Seeking the Prosperity of our Nation

The recent election experience provides all of us the opportunity to do some soul-searching. Those who were pleased with the results could be tempted to say,”It is as I had hoped it would be. All is well. Let us get back to business as usual.”

Those who were disappointed could be tempted to say, “Something went wrong; I do not understand why God allowed this to happen.” Some of these persons after further reflection may conclude, “I was wrong but He is right. I will accept that His plans are different from mine, and I will get back to business as usual.”

But what is “business as usual”? How shall we position ourselves in these difficult times?

I believe Jeremiah 29: 4-14 has a powerful word to all of us. “Seek the peace and prosperity of the city to which I have carried you… pray to the Lord for it , because if it prospers, you too will prosper…. for I know the plans I have for you,” says the Lord, “plans to prosper you and not to harm you; plans to give you hope and a future…. ”

Timothy Keller, author of King’s Cross, had this to say about how we should position ourselves:

God is saying: “I want you to seek the prosperity of Babylon. I want you to make it a great city to live in. I want you to serve your neighbors—even though their language is different and they don’t believe what you believe. And I don’t want you to do this merely out of a sense of duty.

“Pray for it” is another way of saying “love it.” Love that city, pray for it, seek to make it a prosperous, peaceful city, the greatest place to live. If Babylon prospers through your service to it, you prosper, too.

“For you,” God says, “the route to gaining influence is not by taking power. Influence gained through power and control doesn’t really change society; it doesn’t change hearts. I’m calling you to a totally different approach.

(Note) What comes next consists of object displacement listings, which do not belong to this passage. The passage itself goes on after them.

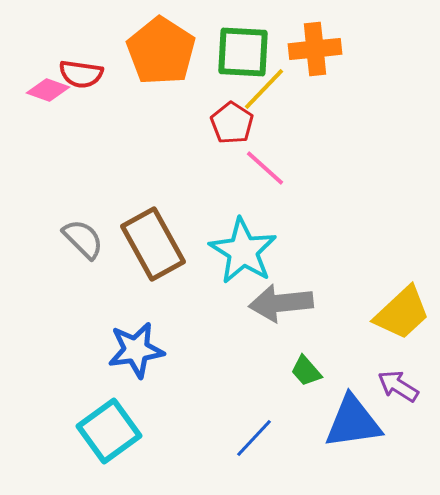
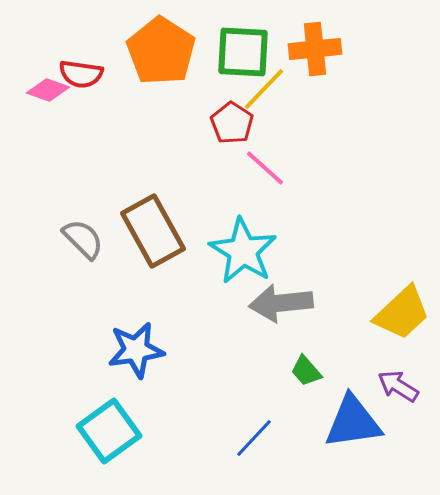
brown rectangle: moved 13 px up
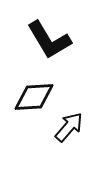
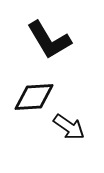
black arrow: rotated 84 degrees clockwise
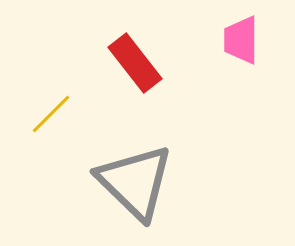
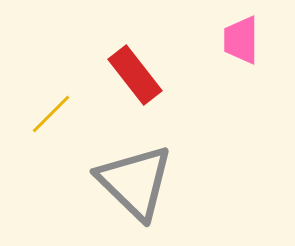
red rectangle: moved 12 px down
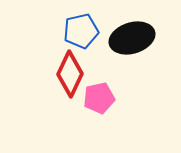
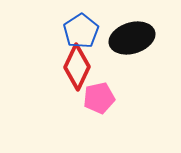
blue pentagon: rotated 20 degrees counterclockwise
red diamond: moved 7 px right, 7 px up
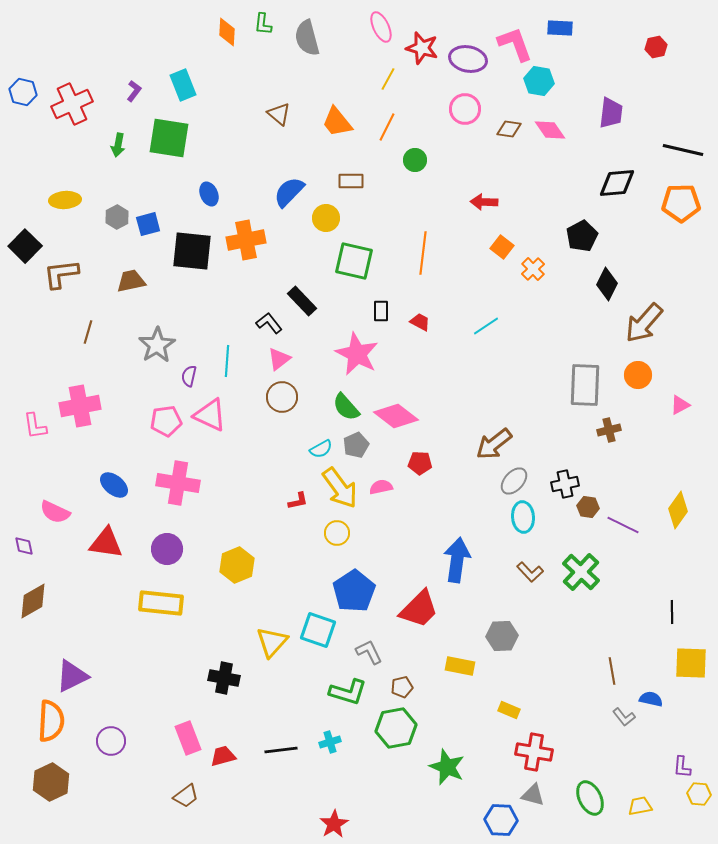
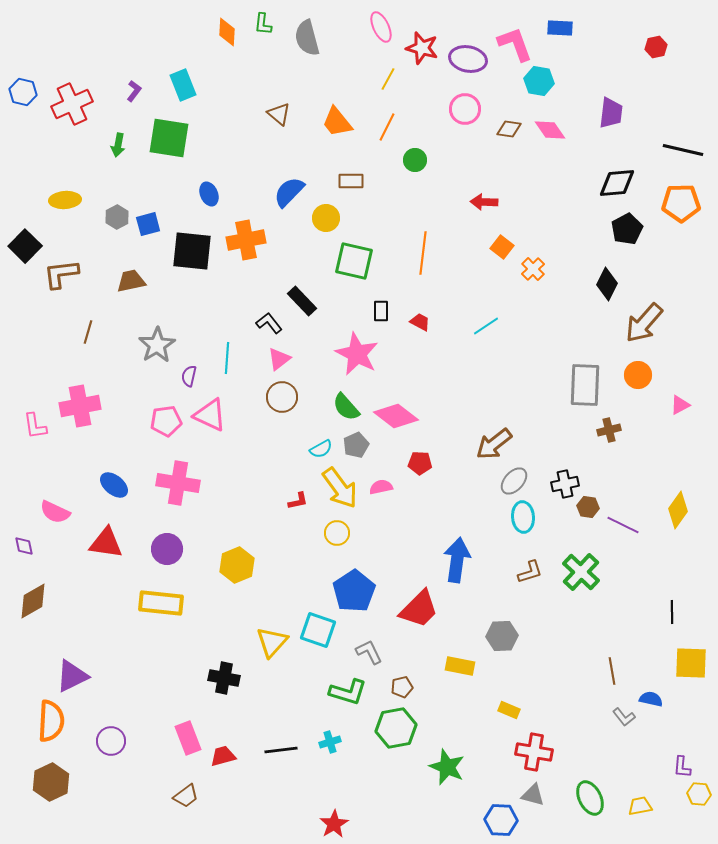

Be so sacrificially loving that the people around you, who don’t believe what you believe, will soon be unable to imagine the place without you. They’ll trust you because they see that you’re not only out for yourself, but out for them, too. When they voluntarily begin to look up to you because of the attractiveness of your service and love, you’ll have real influence. It will be an influence given to you by others, not taken by you from others.”

Who is the model for that way of gaining influence? It’s Jesus himself, of course. How did he respond to his enemies? He didn’t call down legions of angels to fight them. He died for their sins, and, as he was dying, he prayed for them. And if at the very heart of your worldview is a man dying for his enemies, then the way you’re going to win influence in society is through service rather than power and control.”

Keller, Timothy (2011-02-22). King’s Cross: The Story of the World in the Life of Jesus (pp. 146-147). DUTTON ADULT. Kindle Edition.

So let us seek the prosperity of the city, the state, the country where we live. May the mayor say, may the governor say, may the president say, “Though these people differ from me in a number of their core beliefs, they are my most loyal citizens. I know they love me; I know they pray for me. I know they are not just out for their own comfort and well being. They care about their communities, their states, and their nation and are willing to sacrifice to empower others to prosper. Blessed be the name of the God whom they serve, who has placed His love and Spirit in them.”